7 thoughts on “The other shoe, she is dropping.

  1. I think because the settlement dollars are allocated to back pay for missed NIL opportunities, Title IX isn’t a factor. Where it could matter is in the going forward payments of the approximately $20M per school per year to all athletes.

    • i think you are right, but just because it may not be strictly required doesn’t mean the concept of “equity” won’t be looked at. But that’s just people fighting over a defined sum for some past issue. Did the NCAA and members artificially suppress growth opportunities for women to make NIL money while funding the men’s sports, which didn’t get NIL? They did get the increased promotion/exposure that drives NIL. I’m not saying that’s a winning argument, but it seems like a possible argument. The forward looking plan is the real killer, and the complete lack of a plan by the suits suggest chaos to me. Do they not have a plan? Possible, and on brand. Do they have one, but they want to hide it until they see what the plaintiffs want, hoping it might be less than they’d give up? Possible, not a terrible negotiating technique, but unlikely to play out. Do they realize they’ve done do badly that no plan they make will work, and they’re kicking the can down the road in the hope Congress will save them? Possible. They have been awful at litigating, and also at learning from prior beatings. But I don’t think Congress will save them.
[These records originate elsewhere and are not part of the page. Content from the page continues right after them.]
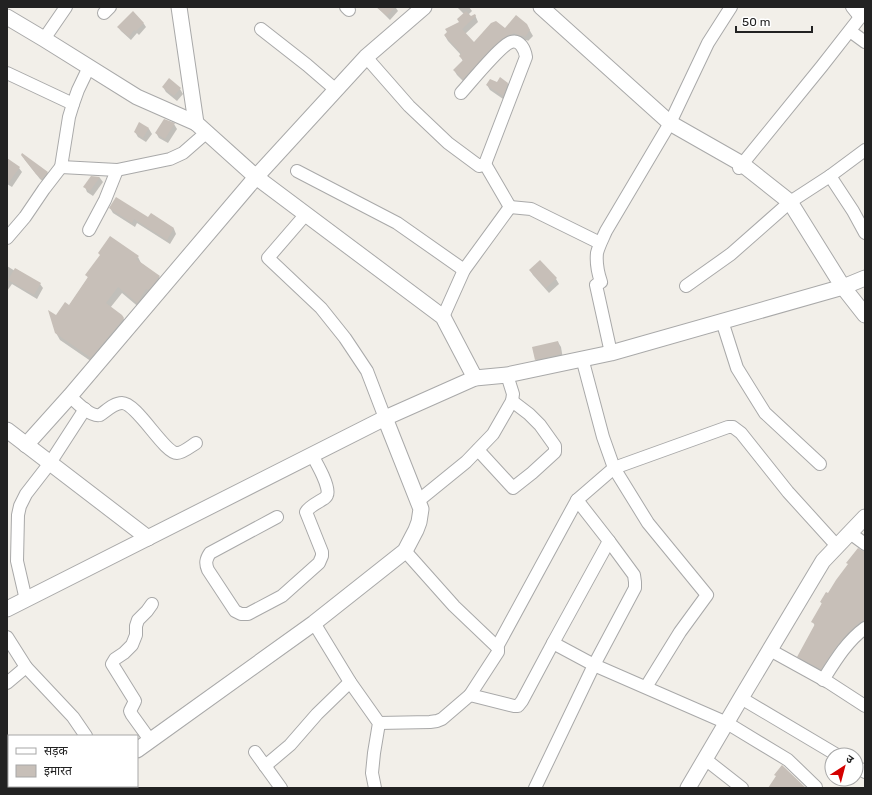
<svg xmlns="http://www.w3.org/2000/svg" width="872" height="795" font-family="Rubik,'Noto Sans Devanagari',sans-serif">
	<rect width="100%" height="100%" fill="#f2efe9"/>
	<g fill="#0003">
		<path d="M377,7H396V8L398,11L390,20Z"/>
		<path d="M457,7H469L472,11L468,15L471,18L475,15L478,22L465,34L474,44L505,29L526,24L533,36L528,41L527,40L525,41L520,39L466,84L457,75L454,70L463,61L460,56L461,55L448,41L445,36L460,23L464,14Z"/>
		<path d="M133,13L144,24L146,27L139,35L137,33L131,40L121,31L118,27Z"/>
		<path d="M507,83L510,88L506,101L490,90L487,85Z"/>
		<path d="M163,87L180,89L183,94L177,101L166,92Z"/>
		<path d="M140,124L149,129L152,134L146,142L138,137L135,132Z"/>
		<path d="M174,124L177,129L168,143L159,138L156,133Z"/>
		<path d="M22,155L47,172L50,177L45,183L40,179L25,160Z"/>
		<path d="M7,159L19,168L22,172L12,187L7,184Z"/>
		<path d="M92,177L100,178L103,182L93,196L87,192L85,187Z"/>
		<path d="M110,208L149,219L151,215L174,229L176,234L170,244L137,223L135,227L113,213Z"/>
		<path d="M138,257L141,263L159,277L163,283L141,309L122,293L110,308L122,316L127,325L95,364L60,340L56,333V317L69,306L88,278L87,275Z"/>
		<path d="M540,261L556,279L559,284L549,293L533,275L530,270Z"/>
		<path d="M7,266L15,271L16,269L40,284L43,288L37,299L12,284L7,291Z"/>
		<path d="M558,342L561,347L563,359L539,364L536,359Z"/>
		<path d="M865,552V626L824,674L801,661L799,657L815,626L813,622L822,604L821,602Z"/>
	</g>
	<g fill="#c7bfb8">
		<path d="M376,7H395L387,16Z"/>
		<path d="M133,11L144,23L136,31L134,30L129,37L117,27Z"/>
		<path d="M466,11L471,16L475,14L476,16L462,29L474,42L491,23L496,21L505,28L516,15L527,24L530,30L525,37L523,35L522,36L516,34L514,33L512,34L508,35L502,39L488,52L463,79L453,70L463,60L459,56L461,53L444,35L447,32L445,29L459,22L457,19Z"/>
		<path d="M500,77L508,83L503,96L486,85L490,79L497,82Z"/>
		<path d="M169,78L181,88L174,96L162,87Z"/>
		<path d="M164,119L175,123L165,139L155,133Z"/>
		<path d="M139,122L149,128L143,138L134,132Z"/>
		<path d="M22,153L48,172L42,179L36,174L21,155Z"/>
		<path d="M7,158L20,167L7,185Z"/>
		<path d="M91,176L100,177L90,191L83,187Z"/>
		<path d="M116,197L148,217L151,213L174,228L167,240L134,219L132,223L109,208Z"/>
		<path d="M110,236L139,256L136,259L160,276L149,290L146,289L141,297V298L137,303L118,287L106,303L122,315L124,318L91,358L55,333L48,310L56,315L65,302L69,305L88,277L85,275L100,255L98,253Z"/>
		<path d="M540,260L557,278L546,288L529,270Z"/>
		<path d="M15,268L41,283L34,295L8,280Z"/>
		<path d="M558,341L561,354L535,360L532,347Z"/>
		<path d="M858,548L861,550L865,551V620L860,622L847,634L836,647L821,669L797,657L815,624L811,622L822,603L820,602L826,592L828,593L836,580L848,564L846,563Z"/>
		<path d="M782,765L783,766L806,788H768L776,776L774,775Z"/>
	</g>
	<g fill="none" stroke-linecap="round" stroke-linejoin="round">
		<defs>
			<g id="minor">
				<path d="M346,7L349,10"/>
				<path d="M852,7L860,17"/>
				<path d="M104,13L110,7"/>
				<path d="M261,29L307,65L336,90"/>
				<path d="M850,31L865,42"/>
				<path d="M44,39L66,7"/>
				<path d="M366,57L409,106L448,143L479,166L485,164L510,207"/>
				<path d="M7,73L73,104"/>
				<path d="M461,93C470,83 501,45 511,42C520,39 525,50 526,57L485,164"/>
				<path d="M61,167L117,170L170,159L183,153L207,132"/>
				<path d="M739,168L822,66L865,11"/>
				<path d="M297,171L397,223L464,270"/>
				<path d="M830,176L853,211L865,233"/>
				<path d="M510,207L531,209L600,243"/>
				<path d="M306,214L268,258L321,308L345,338L367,371L385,418"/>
				<path d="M89,230L105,200L117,170"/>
				<path d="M7,238L25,217L44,189L61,167L69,117L73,104L78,90L89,67"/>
				<path d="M686,286L731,254L790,202L830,176L865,150"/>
				<path d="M443,317L464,270L510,207"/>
				<path d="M722,321L737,368L765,413L820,464"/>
				<path d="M611,353L596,285L601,282C598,273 596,262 597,253C599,245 603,238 606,231L670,123L708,43L731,7"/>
				<path d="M582,358L603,437L614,468L648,523L707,595L680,632L646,687"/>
				<path d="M70,396C77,403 90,417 100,415C106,411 114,403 122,403C137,403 164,453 177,453C183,453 191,446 196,443"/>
				<path d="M478,450L513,488L532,473L555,452V446L540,425L529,414L512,401"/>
				<path d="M418,501L466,462L493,434L512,401L513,394L507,375"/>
				<path d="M277,517L210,553C206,559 205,563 208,570L235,611L241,614H248L282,596L319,563L322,556V552L306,512C309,507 315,504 320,501C323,499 326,498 327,495C331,488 316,462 312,455"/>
				<path d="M850,533L865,544"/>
				<path d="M405,551L454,606L497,647L498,649V652L470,695"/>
				<path d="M26,600L17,561L18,515L20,506L26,494L50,463L85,409"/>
				<path d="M314,623L350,682L379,723L374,753L372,773L375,788"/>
				<path d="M7,637L26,667L73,717L86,736"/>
				<path d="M497,647L577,500"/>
				<path d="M770,650L828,682L865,706"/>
				<path d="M823,680C835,661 847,641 865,628"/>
				<path d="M7,683L26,667"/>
				<path d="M741,698L837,755"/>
				<path d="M379,723L430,722L437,721L442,719L470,695L514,706H518L522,701L553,643"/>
				<path d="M150,740L132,715L130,711L135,701L112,664L115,659L124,653L132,645L136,635V626L138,620L147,611L152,604"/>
				<path d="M255,752L281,788"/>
				<path d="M705,759L742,788"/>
				<path d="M265,766L290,745L317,714L350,682"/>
				<path d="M856,766L865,772"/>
				<path d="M816,787L788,760L727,723L594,665L553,643L609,541L577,500L614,468L728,427H733L741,433L788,492L837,546"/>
				<path d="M535,788L594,665L635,588V582L634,575L609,541"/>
			</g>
			<g id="tertiary">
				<path d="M179,7L196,123L256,177L366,57L424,7"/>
				<path d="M541,7L670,123L742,164L790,202L843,287L865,315"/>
				<path d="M7,17L44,39L137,97L196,123"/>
				<path d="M7,430L148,538"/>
				<path d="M26,445L70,396L256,177L443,317L475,378"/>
				<path d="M7,609L385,418L475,378L507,375L611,353L843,287L865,278"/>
				<path d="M137,750L314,623L405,551L416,530L419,522L421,509L385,418"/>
				<path d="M93,786L94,788"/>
				<path d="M76,788L80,786"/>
				<path d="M688,788L741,698L823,561L865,517"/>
			</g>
		</defs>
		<use href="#minor" stroke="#a9a9a9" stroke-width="14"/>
		<use href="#tertiary" stroke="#a9a9a9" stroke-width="17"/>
		<use href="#minor" stroke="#fff" stroke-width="12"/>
		<use href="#tertiary" stroke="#fff" stroke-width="15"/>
	</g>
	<rect width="872" height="795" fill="none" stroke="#222222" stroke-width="16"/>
	<rect x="8" y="735" width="130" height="52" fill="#ffffff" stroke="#a7a7a7"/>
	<rect x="16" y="748" width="20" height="6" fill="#ffffff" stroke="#a7a7a7"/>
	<text x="44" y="755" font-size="12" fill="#222222">सड़क</text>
	<rect x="16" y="765" width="20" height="12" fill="#c7bfb8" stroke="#a7a7a7"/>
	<text x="44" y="775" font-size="12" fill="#222222">इमारत</text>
	<g transform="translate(844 767) rotate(36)"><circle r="19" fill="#ffffff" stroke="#a7a7a7"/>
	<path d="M0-3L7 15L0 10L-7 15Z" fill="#d40000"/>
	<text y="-6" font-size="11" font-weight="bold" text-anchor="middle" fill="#222222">उ</text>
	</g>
	<path d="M736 26v6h76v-6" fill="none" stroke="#222222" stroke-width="2"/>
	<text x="742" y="26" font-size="12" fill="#222222" stroke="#ffffff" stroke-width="3" paint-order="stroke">50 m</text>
</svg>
      I don’t have the answers. I think I have some of the questions, which is something. I don’t think the suits have any answers, either, and they keep asking the wrong questions.

  2. The Power 5 plus a few should have fully broken away from the NCAA at least a decade ago and restructured the relationship between athlete and university. They didn’t and now this is what we have – a Big 10 that stretches from coast to coast, an ACC that has California schools, and an SEC that has the school that seems to wreck every conference it joins. They have no one but themselves to blame for it.

    I don’t know what Title IX is going to bring, but I imagine Jeffrey Kessler is huddling with some labor and civil rights attorneys to figure it out.

  3. it feels like Kessler is the de facto commissioner of college sports. All the extra money flowing from the UGA and OU tv rights suit has led us here. The suits thought they could keep it all, and for a long time they did. But the bigger the pot of gold, the more willing someone will be to see if they can get some of it.

    Maybe this is like Olympic sports going from strict amateurism to professionals. Players getting full scholarships, etc is not involuntary servitude, and has a definite value. But I agree that they are a big factor in generating exponentially more money than 40 years ago, and should get a fair share of that. It’s basic capitalism. But lots cones with that. Wage and labor rules, taxes, workers comp, benefits. Cumbersome? Sure, for both sides. But ultimately not avoidable.it is what it is.

  4. It should be in the fine print in some way. Either the agreement allows for direct compensation to players based upon “market forces” which permits the starting qb to receive more $ than a gymnast OR they’re going to be forced to pay a flat amount across the board to all by operation of Title 9 and risk being drug back into court for running a cartel in violation of the Sherman Act. Logic, tells me it is probably the former, but if both sides agree it could go either way. Either the plaintiffs (with the help of the court) are essentially granting an antitrust exemption for the future OR there is some “carve out” for Title 9 that treats compensation differently than how a “benefit” has heretofore been understood. Now how such a settlement binds a 7th grader with the ambition to play volleyball at Stanford one day, I do not know. These things give rise to the joke:

    What’s the difference between God and a Federal District Judge?

    God doesn’t think He is a Federal District Judge.

    I do know that there are decades old agreements between parties monitored by federal courts every day.

    • I agree, I think the former will prevail. But I still think they’re going one more time to request an anti-trust exemption before that’s finalized.

  5. Please pay AJ Green and Todd Gurley back pay for the games they missed due to NCAA rules and a panicky AD.